- _Problem requirements_: Could you reproduce each line of the following records word for word, leaving nothing out?

(A run of records)

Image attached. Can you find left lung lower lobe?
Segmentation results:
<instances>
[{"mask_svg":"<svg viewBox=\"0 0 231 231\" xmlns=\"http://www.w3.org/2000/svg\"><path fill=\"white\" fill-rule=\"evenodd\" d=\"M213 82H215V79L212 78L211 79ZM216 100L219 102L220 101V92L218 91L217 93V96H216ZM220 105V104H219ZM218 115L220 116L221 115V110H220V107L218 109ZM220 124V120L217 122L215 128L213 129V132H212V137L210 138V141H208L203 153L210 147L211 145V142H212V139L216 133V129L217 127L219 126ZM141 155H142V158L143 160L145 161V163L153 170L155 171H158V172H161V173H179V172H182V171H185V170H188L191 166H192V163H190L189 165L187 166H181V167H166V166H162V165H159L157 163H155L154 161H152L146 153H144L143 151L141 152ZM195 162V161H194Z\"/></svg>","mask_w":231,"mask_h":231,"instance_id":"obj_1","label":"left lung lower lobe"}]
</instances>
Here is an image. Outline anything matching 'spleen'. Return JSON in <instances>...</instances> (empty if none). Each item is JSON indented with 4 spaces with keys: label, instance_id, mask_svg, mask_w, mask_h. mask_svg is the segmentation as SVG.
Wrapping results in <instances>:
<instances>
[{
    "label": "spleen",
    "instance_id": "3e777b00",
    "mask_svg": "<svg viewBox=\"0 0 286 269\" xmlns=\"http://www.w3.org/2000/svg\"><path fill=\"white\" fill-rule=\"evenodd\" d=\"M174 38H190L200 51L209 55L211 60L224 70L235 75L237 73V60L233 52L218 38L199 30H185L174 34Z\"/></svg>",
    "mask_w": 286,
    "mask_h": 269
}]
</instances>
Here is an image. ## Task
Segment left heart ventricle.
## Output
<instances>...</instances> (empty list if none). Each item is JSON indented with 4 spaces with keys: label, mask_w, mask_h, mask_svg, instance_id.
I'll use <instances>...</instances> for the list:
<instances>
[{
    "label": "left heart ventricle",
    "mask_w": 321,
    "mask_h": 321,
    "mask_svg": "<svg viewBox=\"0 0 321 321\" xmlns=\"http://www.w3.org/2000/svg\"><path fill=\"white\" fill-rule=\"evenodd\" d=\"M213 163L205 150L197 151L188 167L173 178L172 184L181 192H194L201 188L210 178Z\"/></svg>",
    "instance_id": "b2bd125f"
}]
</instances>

- _Solved exercise_:
Image attached. Can you find left lung lower lobe?
Segmentation results:
<instances>
[{"mask_svg":"<svg viewBox=\"0 0 231 231\" xmlns=\"http://www.w3.org/2000/svg\"><path fill=\"white\" fill-rule=\"evenodd\" d=\"M213 82H215V79L212 78L211 79ZM216 100L219 102L220 101V92L218 91L217 93V96H216ZM220 105V104H219ZM218 115L220 116L221 115V110H220V107L218 109ZM220 124V120L217 122L215 128L213 129V132H212V137L210 138V141H208L203 153L210 147L211 145V142H212V139L216 133V129L217 127L219 126ZM141 155H142V158L143 160L145 161V163L153 170L155 171H158V172H161V173H179V172H182V171H185V170H188L191 166H192V163H190L189 165L187 166H181V167H166V166H162V165H159L157 163H155L154 161H152L146 153H144L143 151L141 152ZM195 162V161H194Z\"/></svg>","mask_w":231,"mask_h":231,"instance_id":"obj_1","label":"left lung lower lobe"}]
</instances>
Here is an image. Outline anything matching 'spleen'. Return JSON in <instances>...</instances> (empty if none). Each item is JSON indented with 4 spaces with keys: label, instance_id, mask_svg, mask_w, mask_h. mask_svg is the segmentation as SVG.
Wrapping results in <instances>:
<instances>
[{
    "label": "spleen",
    "instance_id": "3e777b00",
    "mask_svg": "<svg viewBox=\"0 0 286 269\" xmlns=\"http://www.w3.org/2000/svg\"><path fill=\"white\" fill-rule=\"evenodd\" d=\"M174 38H190L200 51L209 55L211 60L224 70L235 75L237 73V60L233 52L218 38L199 30H185L174 34Z\"/></svg>",
    "mask_w": 286,
    "mask_h": 269
}]
</instances>
Here is an image. ## Task
Segment left heart ventricle.
## Output
<instances>...</instances> (empty list if none). Each item is JSON indented with 4 spaces with keys: label, mask_w, mask_h, mask_svg, instance_id.
I'll use <instances>...</instances> for the list:
<instances>
[{
    "label": "left heart ventricle",
    "mask_w": 321,
    "mask_h": 321,
    "mask_svg": "<svg viewBox=\"0 0 321 321\" xmlns=\"http://www.w3.org/2000/svg\"><path fill=\"white\" fill-rule=\"evenodd\" d=\"M213 163L205 150L197 151L188 167L173 178L172 184L181 192H194L201 188L210 178Z\"/></svg>",
    "instance_id": "b2bd125f"
}]
</instances>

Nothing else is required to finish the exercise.